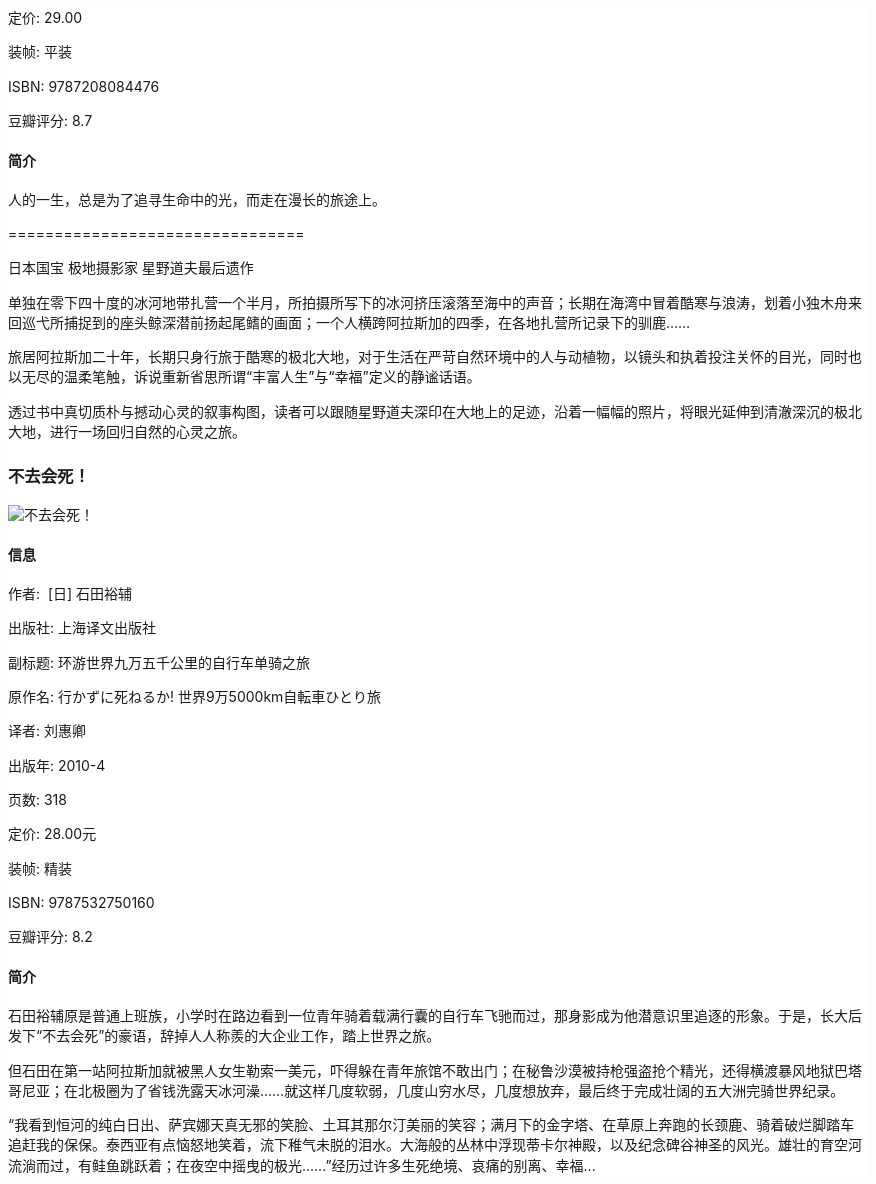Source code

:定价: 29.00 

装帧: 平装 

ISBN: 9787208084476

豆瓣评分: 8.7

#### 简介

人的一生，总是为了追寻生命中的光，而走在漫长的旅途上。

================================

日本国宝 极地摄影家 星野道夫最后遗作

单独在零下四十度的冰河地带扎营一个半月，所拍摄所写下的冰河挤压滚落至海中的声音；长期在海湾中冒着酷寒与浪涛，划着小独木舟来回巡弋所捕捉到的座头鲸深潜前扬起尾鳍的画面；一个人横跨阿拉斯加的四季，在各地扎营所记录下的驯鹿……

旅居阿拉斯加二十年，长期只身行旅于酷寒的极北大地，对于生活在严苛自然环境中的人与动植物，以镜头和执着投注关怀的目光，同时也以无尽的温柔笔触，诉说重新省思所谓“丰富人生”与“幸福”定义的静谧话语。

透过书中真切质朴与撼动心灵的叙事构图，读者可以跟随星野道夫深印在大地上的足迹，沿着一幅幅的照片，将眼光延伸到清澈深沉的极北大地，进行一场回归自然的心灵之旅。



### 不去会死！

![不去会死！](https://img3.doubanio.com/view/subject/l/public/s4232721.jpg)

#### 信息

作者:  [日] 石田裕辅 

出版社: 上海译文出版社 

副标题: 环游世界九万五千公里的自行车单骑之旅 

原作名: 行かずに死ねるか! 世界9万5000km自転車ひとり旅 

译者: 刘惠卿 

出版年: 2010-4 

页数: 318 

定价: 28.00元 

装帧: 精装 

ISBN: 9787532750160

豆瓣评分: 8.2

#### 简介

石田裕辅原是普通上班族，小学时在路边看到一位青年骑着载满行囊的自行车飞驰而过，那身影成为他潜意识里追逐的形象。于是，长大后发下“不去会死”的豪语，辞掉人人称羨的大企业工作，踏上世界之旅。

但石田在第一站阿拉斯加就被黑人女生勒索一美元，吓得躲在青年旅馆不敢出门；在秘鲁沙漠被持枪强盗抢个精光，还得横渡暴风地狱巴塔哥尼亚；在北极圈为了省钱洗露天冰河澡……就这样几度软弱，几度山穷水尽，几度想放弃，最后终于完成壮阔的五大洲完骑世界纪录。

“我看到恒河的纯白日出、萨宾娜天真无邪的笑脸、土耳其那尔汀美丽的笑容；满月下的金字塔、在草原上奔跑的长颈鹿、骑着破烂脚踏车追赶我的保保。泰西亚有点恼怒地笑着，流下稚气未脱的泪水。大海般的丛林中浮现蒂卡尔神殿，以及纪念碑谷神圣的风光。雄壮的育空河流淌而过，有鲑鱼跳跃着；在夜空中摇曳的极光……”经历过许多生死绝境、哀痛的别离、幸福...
· · ·
Report each line of the listing above that contains the string "不去会死".

### 不去会死！
![不去会死！](https://img3.doubanio.com/view/subject/l/public/s4232721.jpg)
石田裕辅原是普通上班族，小学时在路边看到一位青年骑着载满行囊的自行车飞驰而过，那身影成为他潜意识里追逐的形象。于是，长大后发下“不去会死”的豪语，辞掉人人称羨的大企业工作，踏上世界之旅。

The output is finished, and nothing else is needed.